Can a simulated Universe simulate Special Relativity I know there are theories (or postulates) that hold that our Universe could be a simulation.  I was wondering, if Special Relativity states that two events which are not causally linked can be judged to have happened simultaneously or not, depending on the reference frame of the observer, can someone (or something) simulating the Universe reproduce this effect (if one observer says that two events were simultaneous, and the other disagrees, and they are both equally justified in their claims, what would the simulator conclude regarding their simultaneity)? 
 A: The actual question in this question, is a good physics question. Freely interpreted, it basically asks if SR effects, in particular time-ordering of spacelike separated events, make it difficult or impossible to simulate physics.
The answer to that is no. An "external" Simulator (be it a particle physicist or the hypothetical people simulating our universe) can set up a simulated spacetime so it reproduces the SR effects which are internal to the simulation. 
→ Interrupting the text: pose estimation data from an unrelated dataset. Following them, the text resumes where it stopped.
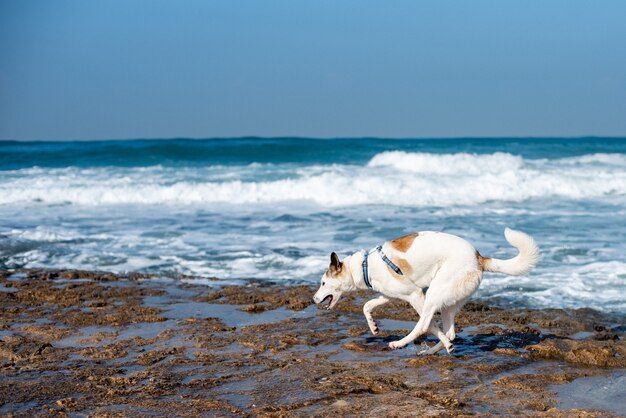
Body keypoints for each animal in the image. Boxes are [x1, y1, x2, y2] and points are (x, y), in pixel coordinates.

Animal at [312, 227, 536, 354]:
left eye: (322, 283)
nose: (313, 299)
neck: (365, 266)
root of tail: (478, 257)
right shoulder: (388, 295)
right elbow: (367, 306)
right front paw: (374, 327)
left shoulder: (415, 295)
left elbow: (430, 326)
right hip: (447, 301)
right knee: (451, 332)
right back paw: (433, 351)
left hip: (434, 293)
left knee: (424, 325)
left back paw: (400, 344)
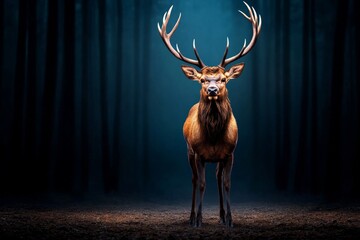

In particular, the spacelike timeordering of events is ambiguous because of the Lorentz transformations applicable on the Minkowski space (that is, the normal 4-D space we live in) that "custom transform" all coordinates in the spacetime for a certain observer at a certain point and speed, which can mix up time-ordering for spacelike separated coordinates.
This is true for the Simulator as well - she will not necessarily agree about the time-ordering with the observers inside the simulation - but this contributes no paradox or problem, because it's the definition of time and time-ordering inside the simulation which is the real ambiguity in that case. The simulator can just pick one particular transformation frame to program the simulation with (or similar).